Now is not the time to weigh in on the debates on AI in the classroom, or in TV writers’ rooms, or whether we should make a law that all AI-generated content identify itself as such. Let’s simply lay out two requirements for generative AI to be effective:
1/ The output isn’t rocket science, but a lot of human time is wasted in creating it. Consider customer service, which has been experimenting with AI chatbots for a while, though now it seems like they may finally become useful (there are a number of startups like Ada whose whole business is AI-driven customer interactions). Customer service agents answer the same questions repeatedly, and the set of facts they need at their fingertips is small (relatively speaking) and usually documented in a centralized place–perfect for training a language model.

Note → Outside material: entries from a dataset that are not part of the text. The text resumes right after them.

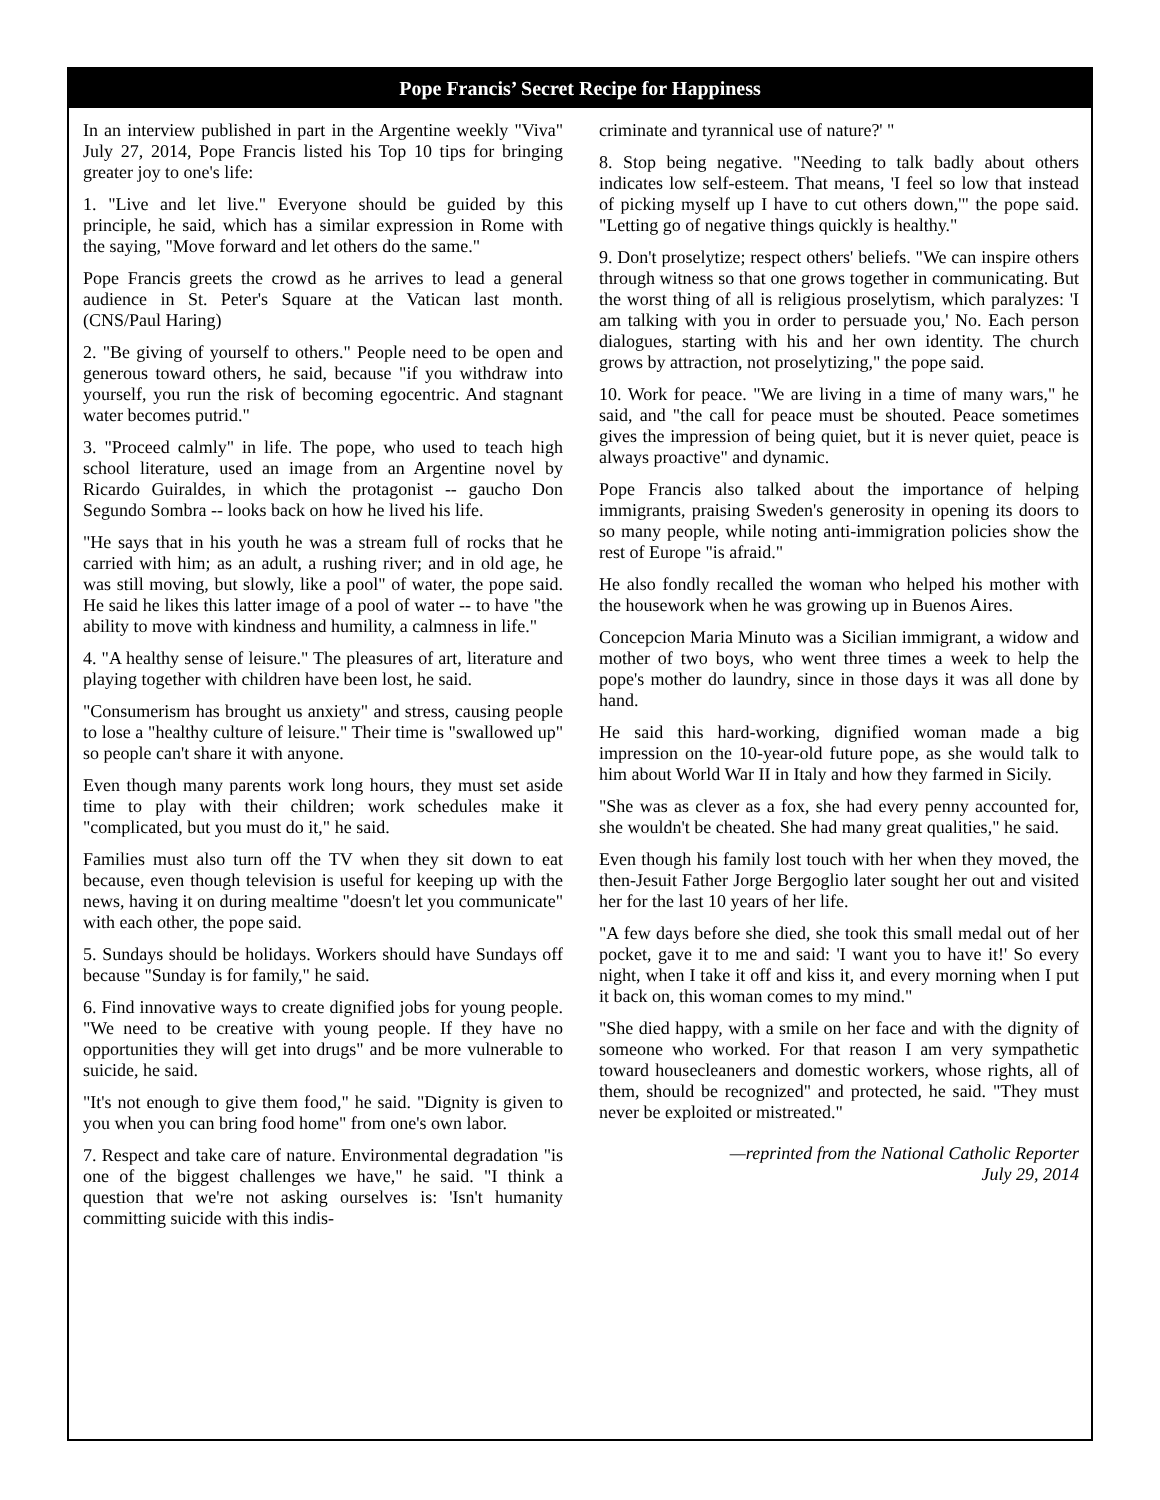Pope Francis’ Secret Recipe for Happiness
In an interview published in part in the Argentine weekly "Viva" July 27, 2014, Pope Francis listed his Top 10 tips for bringing greater joy to one's life:
1. "Live and let live." Everyone should be guided by this principle, he said, which has a similar expression in Rome with the saying, "Move forward and let others do the same."
Pope Francis greets the crowd as he arrives to lead a general audience in St. Peter's Square at the Vatican last month. (CNS/Paul Haring)
2. "Be giving of yourself to others." People need to be open and generous toward others, he said, because "if you withdraw into yourself, you run the risk of becoming egocentric. And stagnant water becomes putrid."
3. "Proceed calmly" in life. The pope, who used to teach high school literature, used an image from an Argentine novel by Ricardo Guiraldes, in which the protagonist -- gaucho Don Segundo Sombra -- looks back on how he lived his life.
"He says that in his youth he was a stream full of rocks that he carried with him; as an adult, a rushing river; and in old age, he was still moving, but slowly, like a pool" of water, the pope said. He said he likes this latter image of a pool of water -- to have "the ability to move with kindness and humility, a calmness in life."
4. "A healthy sense of leisure." The pleasures of art, literature and playing together with children have been lost, he said.
"Consumerism has brought us anxiety" and stress, causing people to lose a "healthy culture of leisure." Their time is "swallowed up" so people can't share it with anyone.
Even though many parents work long hours, they must set aside time to play with their children; work schedules make it "complicated, but you must do it," he said.
Families must also turn off the TV when they sit down to eat because, even though television is useful for keeping up with the news, having it on during mealtime "doesn't let you communicate" with each other, the pope said.
5. Sundays should be holidays. Workers should have Sundays off because "Sunday is for family," he said.
6. Find innovative ways to create dignified jobs for young people. "We need to be creative with young people. If they have no opportunities they will get into drugs" and be more vulnerable to suicide, he said.
"It's not enough to give them food," he said. "Dignity is given to you when you can bring food home" from one's own labor.
7. Respect and take care of nature. Environmental degradation "is one of the biggest challenges we have," he said. "I think a question that we're not asking ourselves is: 'Isn't humanity committing suicide with this indis-
criminate and tyrannical use of nature?' "
8. Stop being negative. "Needing to talk badly about others indicates low self-esteem. That means, 'I feel so low that instead of picking myself up I have to cut others down,'" the pope said. "Letting go of negative things quickly is healthy."
9. Don't proselytize; respect others' beliefs. "We can inspire others through witness so that one grows together in communicating. But the worst thing of all is religious proselytism, which paralyzes: 'I am talking with you in order to persuade you,' No. Each person dialogues, starting with his and her own identity. The church grows by attraction, not proselytizing," the pope said.
10. Work for peace. "We are living in a time of many wars," he said, and "the call for peace must be shouted. Peace sometimes gives the impression of being quiet, but it is never quiet, peace is always proactive" and dynamic.
Pope Francis also talked about the importance of helping immigrants, praising Sweden's generosity in opening its doors to so many people, while noting anti-immigration policies show the rest of Europe "is afraid."
He also fondly recalled the woman who helped his mother with the housework when he was growing up in Buenos Aires.
Concepcion Maria Minuto was a Sicilian immigrant, a widow and mother of two boys, who went three times a week to help the pope's mother do laundry, since in those days it was all done by hand.
He said this hard-working, dignified woman made a big impression on the 10-year-old future pope, as she would talk to him about World War II in Italy and how they farmed in Sicily.
"She was as clever as a fox, she had every penny accounted for, she wouldn't be cheated. She had many great qualities," he said.
Even though his family lost touch with her when they moved, the then-Jesuit Father Jorge Bergoglio later sought her out and visited her for the last 10 years of her life.
"A few days before she died, she took this small medal out of her pocket, gave it to me and said: 'I want you to have it!' So every night, when I take it off and kiss it, and every morning when I put it back on, this woman comes to my mind."
"She died happy, with a smile on her face and with the dignity of someone who worked. For that reason I am very sympathetic toward housecleaners and domestic workers, whose rights, all of them, should be recognized" and protected, he said. "They must never be exploited or mistreated."
—reprinted from the National Catholic Reporter
July 29, 2014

But beyond service jobs, which are assumed to be fairly mechanical, it turns out a lot of white-collar professions involve grunt work that can be automated. Ask a lawyer how much time they spend on repetitive tasks. Or a data scientist on running routine analysis. Even college professors are thinking they should just get ChatGPT to write their student recommendation letters for them.
I think the headline is that these workers–both on the service and professional side–are going to be more productive with AI, rather than made obsolete. Claims that a new technology will replace humans is an old fear, but there are a lot of counterexamples where new tech ended up as a net good. There were more bank tellers after the widespread rollout of ATM’s, because banks expanded what they offered and their employees were able to focus on services that required a human touch. My former professor Erik Brynjolfsson found that call center operators became 14% more productive when they used AI as a partner, with gains of over 30% for the least experienced workers.
For another example, let’s talk about software developers. It turns out ChatGPT can churn out fairly good code based on plain language input. The real skill, hard to replicate with AI, is the inspiration, the idea, or the architecture, but the execution–the actual code writing–is a great candidate for automation. This is why, of all areas that generative AI seems poised to disrupt, software developers seem the most excited about being disrupted.
2/ Potential errors are low-risk or easily caught. We may someday get to the point where AI can write perfect code, execute it, and cut the engineer out of the process entirely. But we’re not there yet, and maybe there’s no hurry to get there. Even if AI-written code isn’t perfect (and it rarely is on the first go), the good news is it takes very little time to verify its correctness–just run the code and see what happens, and then fix (or get the AI to fix) the errors that come up.
You can imagine other functions where there is a buffer between the AI and the end product in the form of an actual human–copywriting, marketing campaigns, education, and so on. If skilled employees can outsource monotonous work, freeing them up to focus on work that is more interesting and intellectually-challenging, you have an environment where AI adoption feels like an accelerant, as opposed to a robot takeover.
Given AI’s known biases and tendency to hallucinate, it remains too risky in most cases to entrust these generative models with too much of your reputation or revenue potential. There are AI startups working on narrow use cases for AI that purposely limit what types of questions it can answer or content it can create, which may help minimize risk.
The best approach is to treat AI as a tool rather than a surrogate employee. Maybe I’ll eventually be proved too conservative in my thinking, and we really are on the cusp of a fundamental disruption of work and life. But in the meantime, build new models where you can, integrate generative AI where it makes sense, but be sure to ask questions and question answers.